# Selected excerpt
* * *

It is not as broken at the Broncos as everyone thinksPremiership-winner Brent Tate
"The shadow of Wayne is not something that I would be afraid of anyway."
The fact Penrith missed the finals last year and now top the table, while Parramatta are in the top four after receiving the wooden spoon in 2018 shows that quick turnarounds are possible.
The Broncos are in 15th position but Tate said that could be just an aberration.
"You can go through history and there are lessons of teams turning it around quickly,” Tate said
"The Roosters got their arses kicked a few years ago [in 2016] and were next to last on the ladder and turned it around to win the comp two years later.
"It is not as broken at the Broncos as everyone thinks.
"They have a group of good young kids coming through, the best of the best. Sure there needs to be a few tweaks there but it doesn't take much to turn things around.
"You make a couple of changes here and there player and staff-wise and you watch the place get back to where it was. I’d love to be a part of it. I think it would be amazing."

* * *

# Complete the following
(a) List every rugby league club named in the Broncos excerpt.
(b) Write what comes next in the Broncos excerpt, picking up after its final sentence.

[Records from a dataset]
* * *

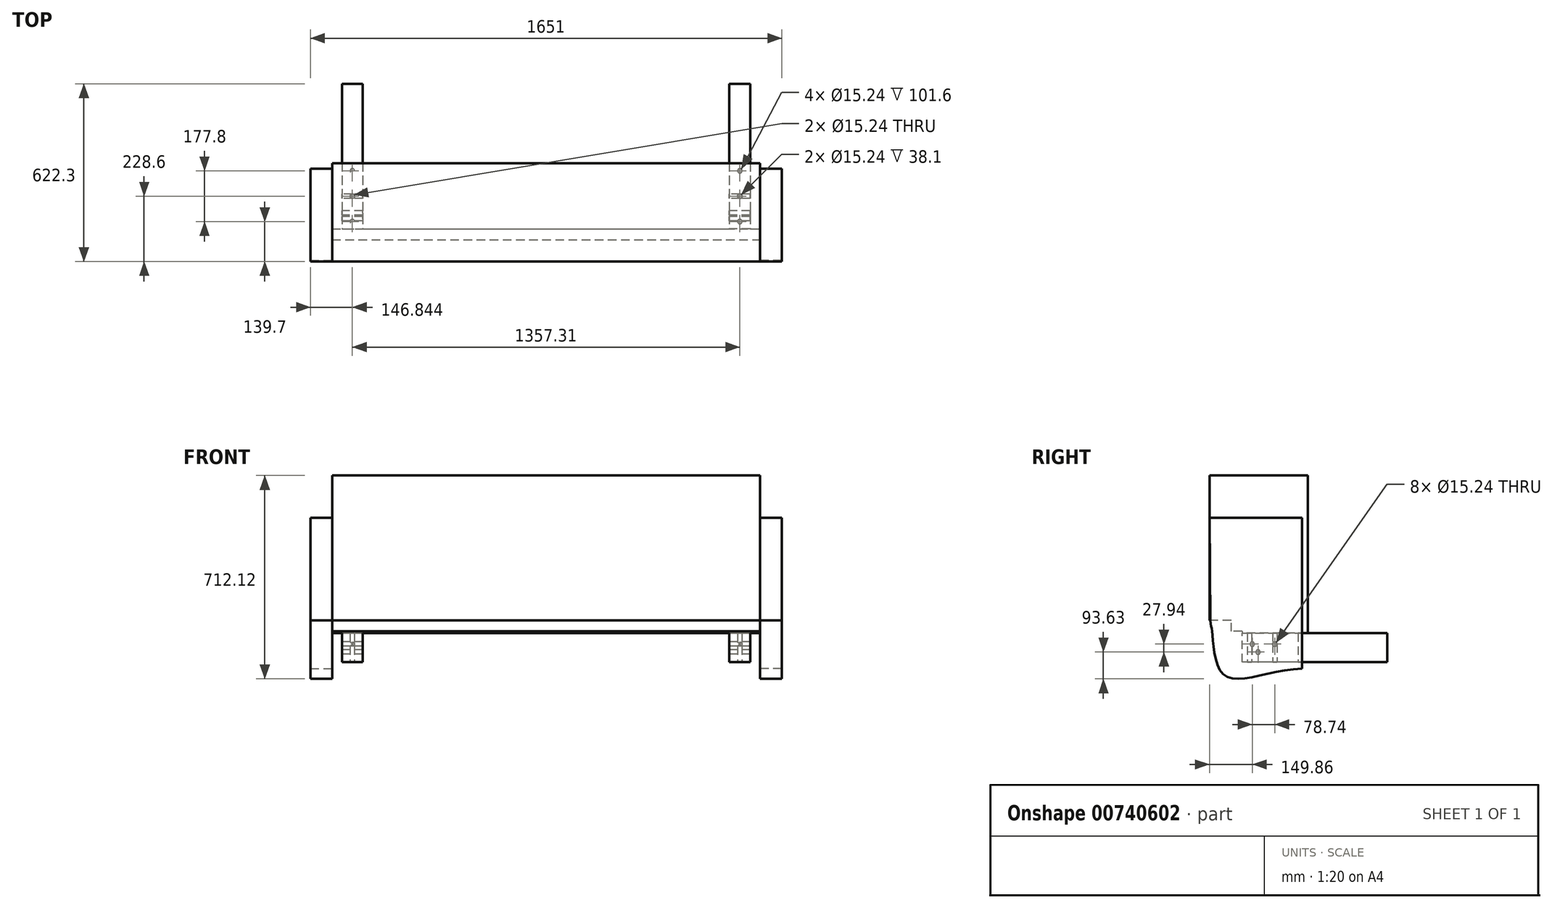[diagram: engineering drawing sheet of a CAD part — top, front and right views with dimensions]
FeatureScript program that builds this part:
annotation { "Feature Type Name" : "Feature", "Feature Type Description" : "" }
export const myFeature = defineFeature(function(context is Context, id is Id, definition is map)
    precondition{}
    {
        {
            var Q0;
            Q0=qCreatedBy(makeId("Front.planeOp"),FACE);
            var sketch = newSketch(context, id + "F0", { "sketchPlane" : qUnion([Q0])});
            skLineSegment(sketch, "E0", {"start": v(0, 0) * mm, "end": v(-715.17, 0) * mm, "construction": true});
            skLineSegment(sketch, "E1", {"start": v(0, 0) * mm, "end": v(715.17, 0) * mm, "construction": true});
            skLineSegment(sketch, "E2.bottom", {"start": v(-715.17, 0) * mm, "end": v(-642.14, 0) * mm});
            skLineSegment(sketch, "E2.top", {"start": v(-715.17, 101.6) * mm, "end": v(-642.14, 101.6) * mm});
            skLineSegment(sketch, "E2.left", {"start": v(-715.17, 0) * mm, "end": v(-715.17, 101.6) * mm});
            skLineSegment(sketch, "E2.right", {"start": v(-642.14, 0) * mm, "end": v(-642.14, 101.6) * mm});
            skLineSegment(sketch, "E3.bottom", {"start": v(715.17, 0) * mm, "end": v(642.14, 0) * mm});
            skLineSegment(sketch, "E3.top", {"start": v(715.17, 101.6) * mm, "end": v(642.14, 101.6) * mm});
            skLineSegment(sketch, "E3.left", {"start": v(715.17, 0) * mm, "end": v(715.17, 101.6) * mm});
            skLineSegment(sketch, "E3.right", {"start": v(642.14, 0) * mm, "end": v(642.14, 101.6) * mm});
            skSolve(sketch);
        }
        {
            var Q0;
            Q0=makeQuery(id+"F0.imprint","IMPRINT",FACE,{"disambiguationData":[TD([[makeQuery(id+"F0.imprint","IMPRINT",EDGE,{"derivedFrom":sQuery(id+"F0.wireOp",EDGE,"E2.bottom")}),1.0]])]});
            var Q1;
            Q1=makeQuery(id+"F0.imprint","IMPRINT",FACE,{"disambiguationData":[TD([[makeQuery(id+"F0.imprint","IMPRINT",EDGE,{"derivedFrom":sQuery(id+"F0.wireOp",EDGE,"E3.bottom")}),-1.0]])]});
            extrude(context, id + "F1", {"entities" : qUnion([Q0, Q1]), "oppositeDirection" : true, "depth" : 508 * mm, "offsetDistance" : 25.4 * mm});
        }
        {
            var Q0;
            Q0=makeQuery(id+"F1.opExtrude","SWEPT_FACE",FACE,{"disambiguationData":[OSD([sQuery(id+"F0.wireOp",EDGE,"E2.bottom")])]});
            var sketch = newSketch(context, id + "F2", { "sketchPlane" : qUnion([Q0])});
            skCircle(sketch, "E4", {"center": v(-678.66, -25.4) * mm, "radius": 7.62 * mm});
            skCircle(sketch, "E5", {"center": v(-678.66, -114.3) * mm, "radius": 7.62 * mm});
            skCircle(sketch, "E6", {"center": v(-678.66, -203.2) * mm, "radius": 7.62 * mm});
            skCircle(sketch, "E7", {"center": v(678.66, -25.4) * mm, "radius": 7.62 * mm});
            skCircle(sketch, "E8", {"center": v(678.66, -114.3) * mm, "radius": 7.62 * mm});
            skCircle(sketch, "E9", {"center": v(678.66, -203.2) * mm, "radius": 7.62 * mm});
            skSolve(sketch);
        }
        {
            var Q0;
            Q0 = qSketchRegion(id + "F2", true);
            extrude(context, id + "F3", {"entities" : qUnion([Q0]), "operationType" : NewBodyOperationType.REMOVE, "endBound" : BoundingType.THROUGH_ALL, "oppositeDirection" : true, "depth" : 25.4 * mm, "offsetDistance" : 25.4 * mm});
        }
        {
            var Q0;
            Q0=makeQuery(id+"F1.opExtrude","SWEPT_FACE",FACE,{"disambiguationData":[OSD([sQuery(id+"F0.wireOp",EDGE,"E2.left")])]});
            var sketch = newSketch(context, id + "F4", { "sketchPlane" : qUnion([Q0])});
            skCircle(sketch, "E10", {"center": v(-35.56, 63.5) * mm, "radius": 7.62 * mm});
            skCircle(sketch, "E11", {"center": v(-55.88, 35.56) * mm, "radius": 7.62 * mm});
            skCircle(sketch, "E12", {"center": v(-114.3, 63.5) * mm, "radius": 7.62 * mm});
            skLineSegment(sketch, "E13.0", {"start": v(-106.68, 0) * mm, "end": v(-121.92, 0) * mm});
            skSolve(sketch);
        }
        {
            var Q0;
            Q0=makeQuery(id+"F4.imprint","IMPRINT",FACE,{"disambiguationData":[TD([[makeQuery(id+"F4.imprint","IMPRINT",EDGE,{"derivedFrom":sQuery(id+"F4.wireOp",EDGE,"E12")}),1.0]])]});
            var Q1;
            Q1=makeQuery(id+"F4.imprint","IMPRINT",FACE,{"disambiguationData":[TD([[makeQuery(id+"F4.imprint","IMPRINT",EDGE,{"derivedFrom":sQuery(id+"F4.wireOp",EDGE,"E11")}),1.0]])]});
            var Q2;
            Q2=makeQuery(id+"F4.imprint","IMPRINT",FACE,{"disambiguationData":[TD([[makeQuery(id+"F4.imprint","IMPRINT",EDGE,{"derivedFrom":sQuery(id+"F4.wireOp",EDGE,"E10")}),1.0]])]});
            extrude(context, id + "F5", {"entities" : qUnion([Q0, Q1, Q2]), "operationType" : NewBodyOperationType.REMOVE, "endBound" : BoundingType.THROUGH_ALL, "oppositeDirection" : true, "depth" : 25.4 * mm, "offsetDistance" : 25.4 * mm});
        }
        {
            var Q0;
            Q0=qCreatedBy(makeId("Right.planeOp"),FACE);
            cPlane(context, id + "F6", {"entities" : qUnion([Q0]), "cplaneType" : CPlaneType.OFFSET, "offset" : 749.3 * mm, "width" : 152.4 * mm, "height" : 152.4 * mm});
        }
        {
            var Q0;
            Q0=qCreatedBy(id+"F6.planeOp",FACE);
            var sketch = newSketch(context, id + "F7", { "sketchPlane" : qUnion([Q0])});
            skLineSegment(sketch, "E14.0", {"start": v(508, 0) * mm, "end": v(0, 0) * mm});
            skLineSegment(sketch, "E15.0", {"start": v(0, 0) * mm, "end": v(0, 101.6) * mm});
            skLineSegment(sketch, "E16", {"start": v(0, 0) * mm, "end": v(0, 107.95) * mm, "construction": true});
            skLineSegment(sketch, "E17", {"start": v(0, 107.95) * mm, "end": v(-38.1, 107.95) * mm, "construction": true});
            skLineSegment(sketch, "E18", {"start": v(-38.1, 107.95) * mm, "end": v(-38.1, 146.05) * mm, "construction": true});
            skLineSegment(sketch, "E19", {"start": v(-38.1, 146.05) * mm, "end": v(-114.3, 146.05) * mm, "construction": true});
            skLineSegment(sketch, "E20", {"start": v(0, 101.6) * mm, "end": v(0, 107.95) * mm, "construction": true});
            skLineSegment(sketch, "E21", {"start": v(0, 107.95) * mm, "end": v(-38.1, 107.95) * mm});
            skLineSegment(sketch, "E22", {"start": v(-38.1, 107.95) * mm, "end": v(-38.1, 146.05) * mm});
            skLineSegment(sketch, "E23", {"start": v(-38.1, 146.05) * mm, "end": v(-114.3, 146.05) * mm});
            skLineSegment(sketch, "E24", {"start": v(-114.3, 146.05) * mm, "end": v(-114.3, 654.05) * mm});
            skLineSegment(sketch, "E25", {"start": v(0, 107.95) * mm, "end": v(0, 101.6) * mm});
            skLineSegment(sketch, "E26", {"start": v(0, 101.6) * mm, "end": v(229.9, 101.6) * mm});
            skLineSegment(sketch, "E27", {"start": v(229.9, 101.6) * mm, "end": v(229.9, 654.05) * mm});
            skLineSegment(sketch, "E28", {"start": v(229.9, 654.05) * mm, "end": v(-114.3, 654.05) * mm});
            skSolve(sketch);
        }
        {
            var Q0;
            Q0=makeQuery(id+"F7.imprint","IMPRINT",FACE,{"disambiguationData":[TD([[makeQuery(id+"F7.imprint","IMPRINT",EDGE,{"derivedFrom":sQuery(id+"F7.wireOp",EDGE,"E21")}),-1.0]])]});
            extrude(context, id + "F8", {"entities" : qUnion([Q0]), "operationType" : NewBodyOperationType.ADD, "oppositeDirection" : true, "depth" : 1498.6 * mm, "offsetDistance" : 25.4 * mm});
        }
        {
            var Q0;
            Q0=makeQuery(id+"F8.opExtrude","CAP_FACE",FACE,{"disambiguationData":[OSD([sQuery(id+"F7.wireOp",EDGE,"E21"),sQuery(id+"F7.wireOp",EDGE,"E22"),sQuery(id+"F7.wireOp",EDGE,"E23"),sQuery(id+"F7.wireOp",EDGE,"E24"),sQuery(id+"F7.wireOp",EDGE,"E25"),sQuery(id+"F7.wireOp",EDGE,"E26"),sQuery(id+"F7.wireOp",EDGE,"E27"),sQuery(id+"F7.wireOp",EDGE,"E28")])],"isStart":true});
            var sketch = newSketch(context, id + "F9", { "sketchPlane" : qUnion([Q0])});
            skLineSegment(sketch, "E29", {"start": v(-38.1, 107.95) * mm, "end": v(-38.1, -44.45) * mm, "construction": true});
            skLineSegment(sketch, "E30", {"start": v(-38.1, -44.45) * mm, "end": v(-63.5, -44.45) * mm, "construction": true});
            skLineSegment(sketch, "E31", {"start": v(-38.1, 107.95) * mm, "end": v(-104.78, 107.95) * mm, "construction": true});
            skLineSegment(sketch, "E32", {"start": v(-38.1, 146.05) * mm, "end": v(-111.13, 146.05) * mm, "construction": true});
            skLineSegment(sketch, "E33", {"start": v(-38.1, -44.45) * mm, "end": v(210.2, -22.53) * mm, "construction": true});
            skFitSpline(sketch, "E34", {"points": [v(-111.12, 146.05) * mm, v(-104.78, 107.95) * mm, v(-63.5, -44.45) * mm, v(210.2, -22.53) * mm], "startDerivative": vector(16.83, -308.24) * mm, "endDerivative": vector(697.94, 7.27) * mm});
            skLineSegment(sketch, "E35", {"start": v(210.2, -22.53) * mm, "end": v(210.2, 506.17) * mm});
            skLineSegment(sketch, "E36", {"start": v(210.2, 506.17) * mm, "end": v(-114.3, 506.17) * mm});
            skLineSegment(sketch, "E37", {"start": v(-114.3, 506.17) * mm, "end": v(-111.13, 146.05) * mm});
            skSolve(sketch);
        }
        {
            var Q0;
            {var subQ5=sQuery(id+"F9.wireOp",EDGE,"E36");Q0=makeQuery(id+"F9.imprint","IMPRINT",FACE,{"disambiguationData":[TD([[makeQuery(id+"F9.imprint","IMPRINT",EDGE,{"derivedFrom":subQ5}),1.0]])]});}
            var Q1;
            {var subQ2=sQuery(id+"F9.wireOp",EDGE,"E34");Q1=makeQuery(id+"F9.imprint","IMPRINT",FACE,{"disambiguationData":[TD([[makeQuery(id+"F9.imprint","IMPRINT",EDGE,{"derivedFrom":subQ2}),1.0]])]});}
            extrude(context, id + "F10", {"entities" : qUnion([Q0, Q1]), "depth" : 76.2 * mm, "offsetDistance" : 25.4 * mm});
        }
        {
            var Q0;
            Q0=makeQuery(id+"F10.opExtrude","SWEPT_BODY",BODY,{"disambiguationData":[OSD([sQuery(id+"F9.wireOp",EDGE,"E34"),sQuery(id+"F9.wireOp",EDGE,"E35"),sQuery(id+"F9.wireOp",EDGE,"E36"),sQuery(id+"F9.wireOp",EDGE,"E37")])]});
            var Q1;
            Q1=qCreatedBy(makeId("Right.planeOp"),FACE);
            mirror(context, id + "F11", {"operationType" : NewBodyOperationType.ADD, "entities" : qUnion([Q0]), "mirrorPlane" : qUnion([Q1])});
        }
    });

* * *

# Answers
(a) Broncos, Penrith, Parramatta, Roosters

(b)
Green and Walters have different strengths, according to Tate, "so it is going to depend on what the club is looking for and thinks it needs right now, but there is an argument for both of them".
"Kevvie having a connection back to the club, and his passion, are strengths. If he gets the job having experienced assistants around him will be key.
"Kevvie knows the place and getting the players to rediscover what the Broncos mean is critical at the moment.
"Greeny is one of the best technical coaches that I have been coached by and a strong personality who handled the pressure cooker at the Cowboys. I was disappointed I only had 12 months under Greeny because I think I could have had even more improvement under him.
"He is very good with the nuances of the game and at the time the club was screaming out for what he brings.
"The Old Boys have got to embrace the new coach, not the other way around.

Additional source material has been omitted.